I have since discovered that this is an old recall. I was on Ebay looking for an upgrade on my Craftsman RAS & was surprised @ the number of new blade guards for sale. I went to the Sears site to compare prices & discovered the recall. I have ordered mine & saved myself around $60.:jester:


----------



## mrk10989 (Aug 8, 2013)

I was given a 10" Craftsman RAS several years ago. Stumbled on the recall and got the guard and table free. NICE. The guard is well designed, has riving knife, anti kick back and does not interfere with rip or cross cuts.

Doug (Green Oak, MI)


----------



## MAFoElffen (Jun 8, 2012)

I bought a Craftsman Electronic RAS to rebuild and resell. It fell under this recall. Was free and free shipping.

Since it is for resale... I really haven't used this saw except to tune and zero it. I agree that it may make this saw safer, but... What I don't like about that recall guard... Is that it really makes it a "PITA" to change blades and you can't remove the guard without removing the blade (which I used to do to replace a blade).

Has anyone else noticed this and found an easier way?


----------



## IC31 (Nov 16, 2012)

MAFoElffen said:


> I bought a Craftsman Electronic RAS to rebuild and resell. It fell under this recall. Was free and free shipping.
> 
> Since it is for resale... I really haven't used this saw except to tune and zero it. I agree that it may make this saw safer, but... What I don't like about that recall guard... Is that it really makes it a "PITA" to change blades and you can't remove the guard without removing the blade (which I used to do to replace a blade).
> 
> Has anyone else noticed this and found an easier way?

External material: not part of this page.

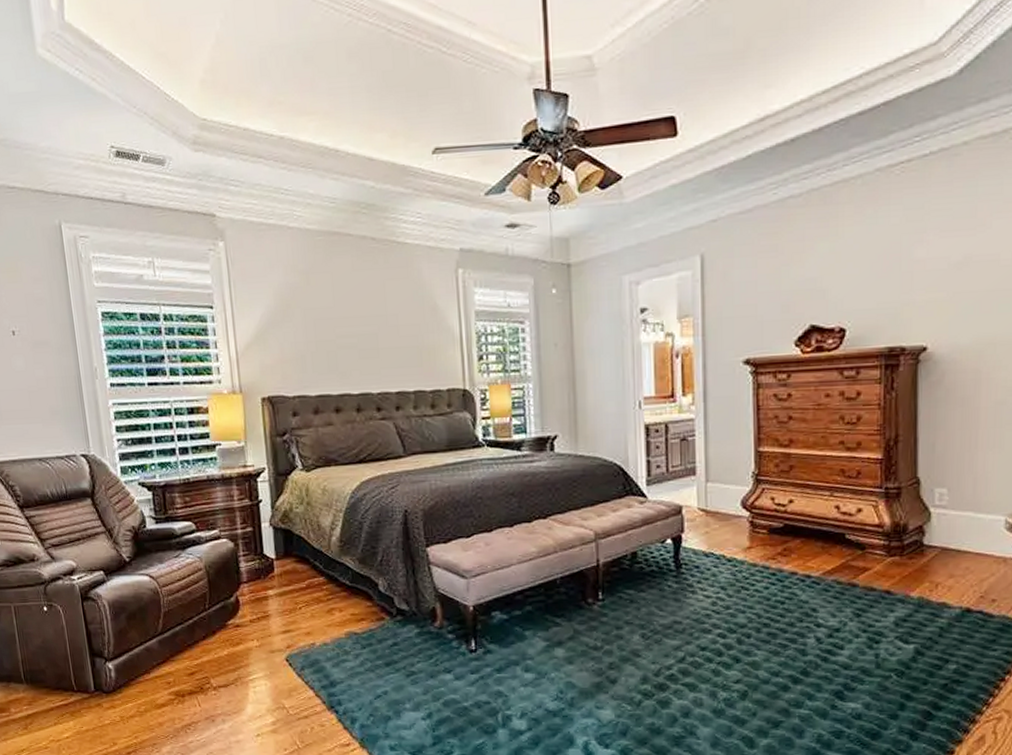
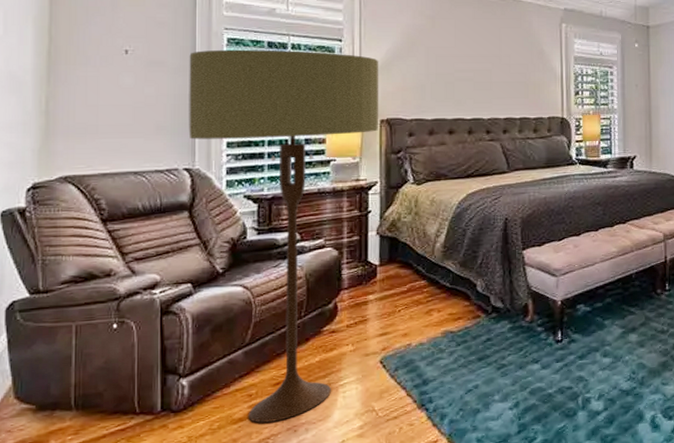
floor lamp: none [69,322,260,710] -> present [189,49,379,423]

That's surprising as mine, which I noted above, doesn't fall under the recall, has a guard, riving knife as well as anti kickback teeth. The guard comes off easily by loosening a thumb screw at the top a few turns, rotating the guard forward about 30 degrees and off it comes, leaving the blade in place. There is a cam shaped dohicky that the thumb screw loosens that fits a fixed in place piece on the motor end. But, with that said, mine was apparently built for the 'improved' guard, while yours was a retrofit


----------